# Problem to solve
Every line of the data below should be printed exactly. Nothing may be dropped.
### Listed records
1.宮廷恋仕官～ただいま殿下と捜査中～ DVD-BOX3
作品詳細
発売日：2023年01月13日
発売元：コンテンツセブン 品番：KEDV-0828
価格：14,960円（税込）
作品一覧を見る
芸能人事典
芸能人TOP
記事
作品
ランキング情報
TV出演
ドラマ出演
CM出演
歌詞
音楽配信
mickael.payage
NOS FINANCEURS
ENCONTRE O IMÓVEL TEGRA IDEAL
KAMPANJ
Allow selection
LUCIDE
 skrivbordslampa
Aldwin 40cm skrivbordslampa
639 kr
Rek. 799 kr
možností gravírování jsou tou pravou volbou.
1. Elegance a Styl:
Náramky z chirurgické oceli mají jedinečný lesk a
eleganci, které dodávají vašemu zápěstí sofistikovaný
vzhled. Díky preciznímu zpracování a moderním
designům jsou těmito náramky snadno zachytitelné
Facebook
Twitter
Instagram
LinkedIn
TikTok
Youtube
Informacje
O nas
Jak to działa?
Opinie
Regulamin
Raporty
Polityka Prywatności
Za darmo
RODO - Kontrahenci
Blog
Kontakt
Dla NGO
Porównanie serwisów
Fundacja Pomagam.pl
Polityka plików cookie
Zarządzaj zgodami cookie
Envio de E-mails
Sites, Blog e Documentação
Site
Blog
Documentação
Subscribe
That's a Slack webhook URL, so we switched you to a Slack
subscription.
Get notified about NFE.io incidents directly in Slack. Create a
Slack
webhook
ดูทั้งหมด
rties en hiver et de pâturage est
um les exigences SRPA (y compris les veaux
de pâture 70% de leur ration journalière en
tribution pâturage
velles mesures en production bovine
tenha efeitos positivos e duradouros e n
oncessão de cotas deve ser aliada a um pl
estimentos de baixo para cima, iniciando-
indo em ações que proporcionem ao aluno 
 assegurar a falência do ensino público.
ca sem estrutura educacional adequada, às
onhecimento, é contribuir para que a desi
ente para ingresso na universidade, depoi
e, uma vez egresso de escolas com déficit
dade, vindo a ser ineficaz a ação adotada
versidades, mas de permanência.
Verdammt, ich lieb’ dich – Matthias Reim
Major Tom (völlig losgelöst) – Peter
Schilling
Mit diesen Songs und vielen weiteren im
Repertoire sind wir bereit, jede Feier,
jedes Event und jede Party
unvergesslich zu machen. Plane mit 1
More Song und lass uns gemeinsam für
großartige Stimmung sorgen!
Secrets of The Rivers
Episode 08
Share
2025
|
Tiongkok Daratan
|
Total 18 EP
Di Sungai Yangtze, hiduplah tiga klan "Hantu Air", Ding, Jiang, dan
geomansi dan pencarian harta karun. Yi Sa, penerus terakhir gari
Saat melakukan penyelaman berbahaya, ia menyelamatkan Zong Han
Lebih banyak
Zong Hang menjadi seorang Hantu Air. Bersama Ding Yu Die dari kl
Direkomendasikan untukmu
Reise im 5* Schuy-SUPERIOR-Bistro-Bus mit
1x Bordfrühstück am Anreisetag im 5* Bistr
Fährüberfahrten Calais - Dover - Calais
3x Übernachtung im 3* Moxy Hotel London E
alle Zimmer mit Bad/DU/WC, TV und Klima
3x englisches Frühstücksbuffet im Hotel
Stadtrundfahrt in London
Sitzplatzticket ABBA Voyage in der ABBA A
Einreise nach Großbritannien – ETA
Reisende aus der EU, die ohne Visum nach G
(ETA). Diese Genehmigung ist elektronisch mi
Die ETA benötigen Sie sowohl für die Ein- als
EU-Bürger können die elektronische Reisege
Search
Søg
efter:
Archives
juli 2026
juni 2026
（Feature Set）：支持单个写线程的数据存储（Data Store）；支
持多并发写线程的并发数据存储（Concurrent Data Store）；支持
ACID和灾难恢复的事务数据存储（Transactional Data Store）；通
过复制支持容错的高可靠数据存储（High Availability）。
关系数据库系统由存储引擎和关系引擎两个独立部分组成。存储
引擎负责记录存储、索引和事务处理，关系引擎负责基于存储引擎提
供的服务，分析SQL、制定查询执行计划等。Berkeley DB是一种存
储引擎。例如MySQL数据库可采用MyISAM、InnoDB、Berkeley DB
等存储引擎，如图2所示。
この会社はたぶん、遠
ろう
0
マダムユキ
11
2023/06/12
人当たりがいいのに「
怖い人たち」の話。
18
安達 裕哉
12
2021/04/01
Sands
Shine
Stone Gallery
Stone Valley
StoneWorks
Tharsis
######
# Task solution
1.宮廷恋仕官～ただいま殿下と捜査中～ DVD-BOX3
作品詳細
発売日：2023年01月13日
発売元：コンテンツセブン 品番：KEDV-0828
価格：14,960円（税込）
作品一覧を見る
芸能人事典
芸能人TOP
記事
作品
ランキング情報
TV出演
ドラマ出演
CM出演
歌詞
音楽配信
mickael.payage
NOS FINANCEURS
ENCONTRE O IMÓVEL TEGRA IDEAL
KAMPANJ
Allow selection
LUCIDE
 skrivbordslampa
Aldwin 40cm skrivbordslampa
639 kr
Rek. 799 kr
možností gravírování jsou tou pravou volbou.
1. Elegance a Styl:
Náramky z chirurgické oceli mají jedinečný lesk a
eleganci, které dodávají vašemu zápěstí sofistikovaný
vzhled. Díky preciznímu zpracování a moderním
designům jsou těmito náramky snadno zachytitelné
Facebook
Twitter
Instagram
LinkedIn
TikTok
Youtube
Informacje
O nas
Jak to działa?
Opinie
Regulamin
Raporty
Polityka Prywatności
Za darmo
RODO - Kontrahenci
Blog
Kontakt
Dla NGO
Porównanie serwisów
Fundacja Pomagam.pl
Polityka plików cookie
Zarządzaj zgodami cookie
Envio de E-mails
Sites, Blog e Documentação
Site
Blog
Documentação
Subscribe
That's a Slack webhook URL, so we switched you to a Slack
subscription.
Get notified about NFE.io incidents directly in Slack. Create a
Slack
webhook
ดูทั้งหมด
rties en hiver et de pâturage est
um les exigences SRPA (y compris les veaux
de pâture 70% de leur ration journalière en
tribution pâturage
velles mesures en production bovine
tenha efeitos positivos e duradouros e n
oncessão de cotas deve ser aliada a um pl
estimentos de baixo para cima, iniciando-
indo em ações que proporcionem ao aluno 
 assegurar a falência do ensino público.
ca sem estrutura educacional adequada, às
onhecimento, é contribuir para que a desi
ente para ingresso na universidade, depoi
e, uma vez egresso de escolas com déficit
dade, vindo a ser ineficaz a ação adotada
versidades, mas de permanência.
Verdammt, ich lieb’ dich – Matthias Reim
Major Tom (völlig losgelöst) – Peter
Schilling
Mit diesen Songs und vielen weiteren im
Repertoire sind wir bereit, jede Feier,
jedes Event und jede Party
unvergesslich zu machen. Plane mit 1
More Song und lass uns gemeinsam für
großartige Stimmung sorgen!
Secrets of The Rivers
Episode 08
Share
2025
|
Tiongkok Daratan
|
Total 18 EP
Di Sungai Yangtze, hiduplah tiga klan "Hantu Air", Ding, Jiang, dan
geomansi dan pencarian harta karun. Yi Sa, penerus terakhir gari
Saat melakukan penyelaman berbahaya, ia menyelamatkan Zong Han
Lebih banyak
Zong Hang menjadi seorang Hantu Air. Bersama Ding Yu Die dari kl
Direkomendasikan untukmu
Reise im 5* Schuy-SUPERIOR-Bistro-Bus mit
1x Bordfrühstück am Anreisetag im 5* Bistr
Fährüberfahrten Calais - Dover - Calais
3x Übernachtung im 3* Moxy Hotel London E
alle Zimmer mit Bad/DU/WC, TV und Klima
3x englisches Frühstücksbuffet im Hotel
Stadtrundfahrt in London
Sitzplatzticket ABBA Voyage in der ABBA A
Einreise nach Großbritannien – ETA
Reisende aus der EU, die ohne Visum nach G
(ETA). Diese Genehmigung ist elektronisch mi
Die ETA benötigen Sie sowohl für die Ein- als
EU-Bürger können die elektronische Reisege
Search
Søg
efter:
Archives
juli 2026
juni 2026
（Feature Set）：支持单个写线程的数据存储（Data Store）；支
持多并发写线程的并发数据存储（Concurrent Data Store）；支持
ACID和灾难恢复的事务数据存储（Transactional Data Store）；通
过复制支持容错的高可靠数据存储（High Availability）。
关系数据库系统由存储引擎和关系引擎两个独立部分组成。存储
引擎负责记录存储、索引和事务处理，关系引擎负责基于存储引擎提
供的服务，分析SQL、制定查询执行计划等。Berkeley DB是一种存
储引擎。例如MySQL数据库可采用MyISAM、InnoDB、Berkeley DB
等存储引擎，如图2所示。
この会社はたぶん、遠
ろう
0
マダムユキ
11
2023/06/12
人当たりがいいのに「
怖い人たち」の話。
18
安達 裕哉
12
2021/04/01
Sands
Shine
Stone Gallery
Stone Valley
StoneWorks
Tharsis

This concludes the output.